There are several challenges when working through a project of this size. One is simply time management: I can’t drop everything else to work solely on this one project, even though it is a high priority. I have done my best to schedule a minimum of 2 hours of active treatment time per day to keep the project moving forward, and at least once or twice a week, I devote nearly an entire day to it. Furthermore, humidification takes as long as it takes; it’s a process that involved a lot of “down time.” So, if a batch of letters needs an entire day of humidification, then I simply have to wait until they’re ready for flattening.
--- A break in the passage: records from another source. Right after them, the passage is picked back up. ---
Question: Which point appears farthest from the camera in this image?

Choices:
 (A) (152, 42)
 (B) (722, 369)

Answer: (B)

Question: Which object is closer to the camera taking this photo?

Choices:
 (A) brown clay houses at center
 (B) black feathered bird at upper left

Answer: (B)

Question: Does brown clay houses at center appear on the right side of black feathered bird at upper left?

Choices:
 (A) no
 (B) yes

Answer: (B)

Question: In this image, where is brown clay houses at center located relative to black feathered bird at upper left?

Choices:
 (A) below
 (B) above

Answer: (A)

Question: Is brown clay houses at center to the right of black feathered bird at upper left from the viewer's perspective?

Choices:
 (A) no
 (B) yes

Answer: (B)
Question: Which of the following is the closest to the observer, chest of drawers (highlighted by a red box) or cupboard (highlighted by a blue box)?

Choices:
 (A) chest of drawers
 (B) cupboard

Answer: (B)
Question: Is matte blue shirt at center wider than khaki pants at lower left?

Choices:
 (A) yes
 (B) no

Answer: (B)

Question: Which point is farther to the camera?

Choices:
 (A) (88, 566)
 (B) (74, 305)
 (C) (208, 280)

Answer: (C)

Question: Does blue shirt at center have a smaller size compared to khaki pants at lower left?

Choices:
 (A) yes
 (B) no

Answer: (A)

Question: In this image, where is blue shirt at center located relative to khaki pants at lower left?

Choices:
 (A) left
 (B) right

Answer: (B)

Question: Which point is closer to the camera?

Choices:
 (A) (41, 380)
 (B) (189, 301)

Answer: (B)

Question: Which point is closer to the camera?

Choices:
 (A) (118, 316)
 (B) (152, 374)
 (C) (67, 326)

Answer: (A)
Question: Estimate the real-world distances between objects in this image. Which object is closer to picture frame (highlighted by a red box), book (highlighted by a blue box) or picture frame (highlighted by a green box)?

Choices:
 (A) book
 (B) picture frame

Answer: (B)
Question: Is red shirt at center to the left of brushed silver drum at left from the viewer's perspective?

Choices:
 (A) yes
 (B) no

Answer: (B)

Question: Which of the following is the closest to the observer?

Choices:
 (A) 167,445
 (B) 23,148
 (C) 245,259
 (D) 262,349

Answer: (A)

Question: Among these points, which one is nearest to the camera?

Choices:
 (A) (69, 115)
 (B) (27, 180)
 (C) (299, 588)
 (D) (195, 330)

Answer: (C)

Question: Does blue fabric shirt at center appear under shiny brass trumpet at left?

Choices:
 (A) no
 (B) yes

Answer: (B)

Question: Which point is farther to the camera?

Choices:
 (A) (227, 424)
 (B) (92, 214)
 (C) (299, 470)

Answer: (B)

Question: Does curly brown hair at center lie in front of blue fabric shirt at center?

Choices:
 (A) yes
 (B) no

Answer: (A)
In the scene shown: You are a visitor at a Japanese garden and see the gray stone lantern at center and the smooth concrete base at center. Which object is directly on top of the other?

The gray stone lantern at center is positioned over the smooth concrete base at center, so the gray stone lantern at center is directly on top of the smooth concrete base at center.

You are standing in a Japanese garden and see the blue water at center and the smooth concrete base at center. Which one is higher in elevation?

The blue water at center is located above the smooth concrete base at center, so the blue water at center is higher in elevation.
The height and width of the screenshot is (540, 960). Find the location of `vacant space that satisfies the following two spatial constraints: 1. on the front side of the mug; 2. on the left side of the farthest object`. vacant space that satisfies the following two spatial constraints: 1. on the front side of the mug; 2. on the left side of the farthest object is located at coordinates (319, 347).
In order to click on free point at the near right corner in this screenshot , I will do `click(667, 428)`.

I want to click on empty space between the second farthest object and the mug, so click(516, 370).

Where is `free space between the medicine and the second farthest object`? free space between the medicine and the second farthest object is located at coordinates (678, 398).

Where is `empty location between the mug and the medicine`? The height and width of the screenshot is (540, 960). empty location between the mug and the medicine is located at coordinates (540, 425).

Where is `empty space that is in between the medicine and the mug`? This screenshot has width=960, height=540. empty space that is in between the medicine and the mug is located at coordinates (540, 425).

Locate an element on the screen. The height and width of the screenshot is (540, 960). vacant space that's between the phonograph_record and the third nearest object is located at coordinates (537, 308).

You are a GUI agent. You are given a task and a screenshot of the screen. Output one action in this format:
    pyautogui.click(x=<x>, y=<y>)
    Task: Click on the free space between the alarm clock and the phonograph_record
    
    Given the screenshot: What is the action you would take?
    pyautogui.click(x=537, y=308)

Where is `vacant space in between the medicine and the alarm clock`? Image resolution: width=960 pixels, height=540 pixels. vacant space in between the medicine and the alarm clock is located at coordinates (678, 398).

Another challenge is keeping the collection materials organized so as not to compromise their archival order. My low-tech organization solution is to keep a mini-streamer with each item. On each streamer, I write a code at the top indicating which box and original folder the item came from [for example, “B2 F4 (29)” means Item 29 from Box 2, Folder 4]. I then make abbreviated notes indicating whether the item is one page of a multi-page letter, whether it pairs with an envelope, and whether any other ephemera were grouped with it [“3 pp., no env., 1/3”]. I am very careful whenever moving items (e.g., from the humidity chamber to a blotter stack for pressing) to make sure each mini streamer stays with its correct item. The system works well, and after the items have been rehoused, I retain the streamers so I can double-check the accuracy of the statistics I have been keeping. In addition to the mini-streamers, I also maintain a project statistics sheet with the date, items treated that day, types of treatment, and the amount of time I spent on the project.
Beyond time management and organization, the biggest challenge with this type of project is to stay fresh and focused. With such repetitive treatment tasks, there is always the danger of zoning out and putting an item into the humidity chamber that cannot safely be humidified. It’s important to watch out for coated papers, highly water-soluble inks, and paper with pressure-sensitive tape on it.
I’m looking forward to wrapping up this project in the next few weeks, so this fascinating collection can be archivally processed and made available to the community.